Comme il a dit Fabius

 

Par Maamar Farah
Certains de nos responsables ont réagi comme si la donne ne venait pas subitement de changer avec l'arrivée des troupes françaises au Nord-Mali, nous rappelant à satiété les positions de l'Algérie en faveur du... dialogue ! Mais l'élément-clé de ce dialogue, l'atout aux mains de M. Medelci, Ansar Dine, a fini par déserter la table des négociations.
Les vieilles recettes proposées par notre pays sont donc à mettre en veilleuse. Du moins pour le moment. Et continuer à les galvauder, comme sur les chaînes de télévision ou dans la presse, est un exercice dérisoire, improductif et totalement en déphasage avec la réalité.

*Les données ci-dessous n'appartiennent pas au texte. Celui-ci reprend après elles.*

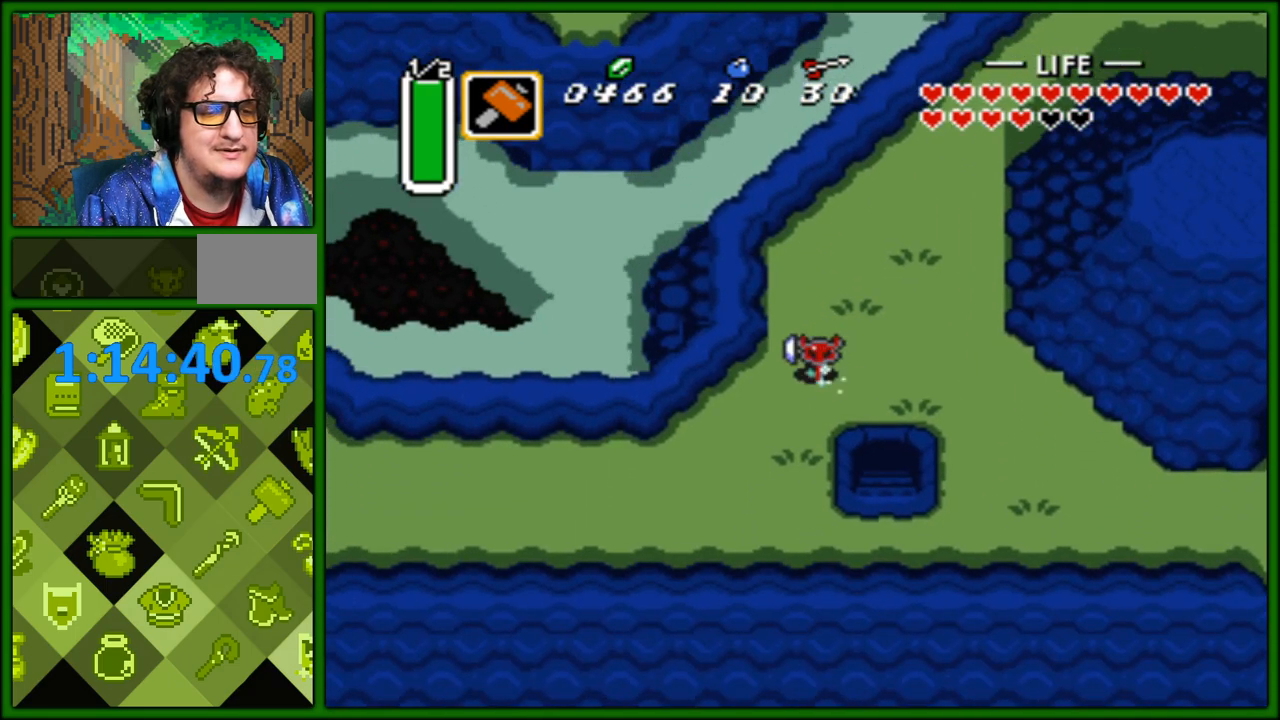
{"buttons": ["A"], "events": []}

Incapables de comprendre ce qui se passe autour de nous, nous revenons au dogmatisme, aux clichés, à la démagogie ! Voilà ce qui arrive quand la diplomatie est muette, les renseignements paralysés, les rédactions déboussolées ! Il faudra attendre un signe du chef de l'Etat pour savoir ce que pense l'Algérie de cette affaire ! A moins de faire confiance à Fabius qui a levé une partie du voile sur notre position...
maamarfarah20@yahoo.fr
«Quand les Français ont instauré une limite aux mandats présidentiels, nous l'avons supprimée. Et après que la France eut remplacé le septennat par le quinquennat, nous allons probablement faire le contraire ! On était en avance sur eux. On fait tout pour être derrière...»
(Tata Kheïra de Remchi)

Les commentaires sont fermés.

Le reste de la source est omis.